REQUIRED ACTION →
Only a number is wanted: the count of lines in this listing that contain "Qualcomm".

GIVEN DATA →
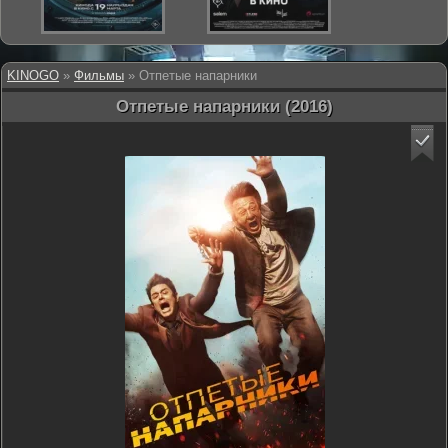
KINOGO
»
Фильмы
» Отпетые напарники
Отпетые напарники (2016)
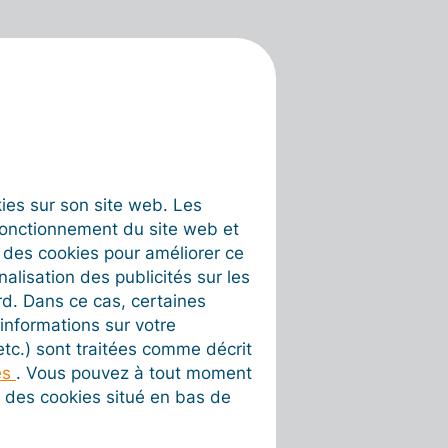
okies sur son site web. Les
fonctionnement du site web et
t des cookies pour améliorer ce
nalisation des publicités sur les
rd. Dans ce cas, certaines
informations sur votre
 etc.) sont traitées comme décrit
es
. Vous pouvez à tout moment
on des cookies situé en bas de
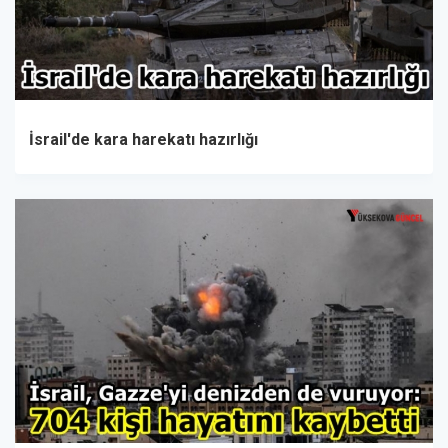
İsrail'de kara harekatı hazırlığı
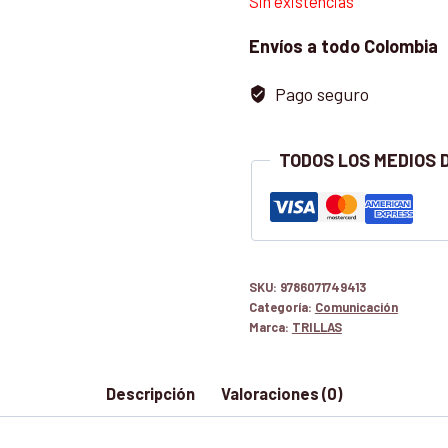
Sin existencias
Envíos a todo Colombia
Pago seguro
TODOS LOS MEDIOS 
SKU:
9786071749413
Categoría:
Comunicación
Marca:
TRILLAS
Descripción
Valoraciones (0)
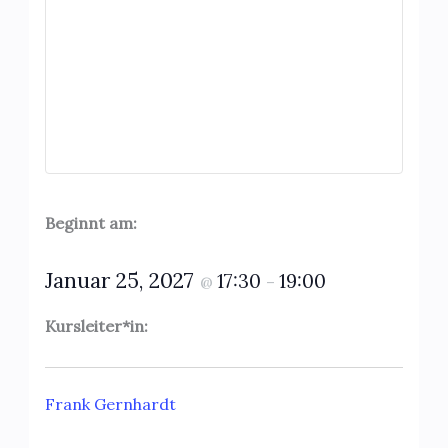
Beginnt am:
Januar 25, 2027
17:30
19:00
@
–
Kursleiter*in:
Frank Gernhardt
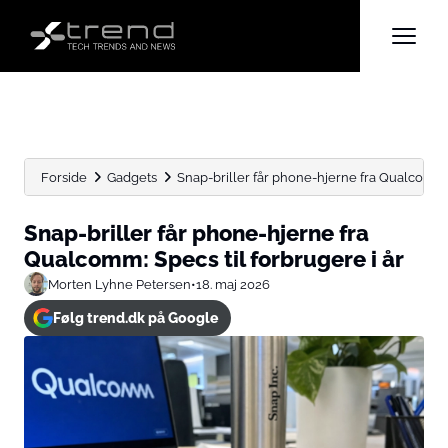
Forside
Gadgets
Snap-briller får phone-hjerne fra Qualcomm: 
Snap-briller får phone-hjerne fra
Qualcomm: Specs til forbrugere i år
Morten Lyhne Petersen
•
18. maj 2026
Følg trend.dk på Google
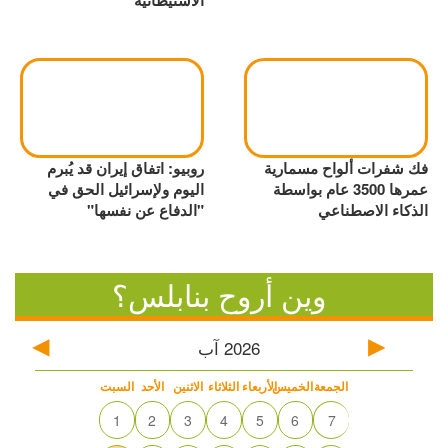
الاستيطانية
فك شفرات ألواح مسمارية
روبيو: اتفاق إيران قد يُبرم
عمرها 3500 عام بواسطة
اليوم ولإسرائيل الحق في
الذكاء الاصطناعي
"الدفاع عن نفسها"
وين أروح بنابلس؟
2026
آب
الجمعة
الخميس
الأربعاء
الثلاثاء
الاثنين
الأحد
السبت
1
2
3
4
5
6
7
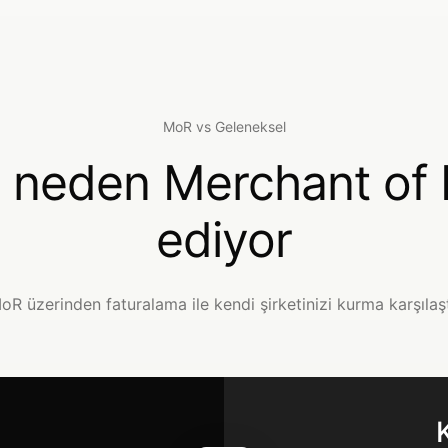
MoR vs Geleneksel
r neden Merchant of 
ediyor
oR üzerinden faturalama ile kendi şirketinizi kurma karşılaş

SOLUTION →
2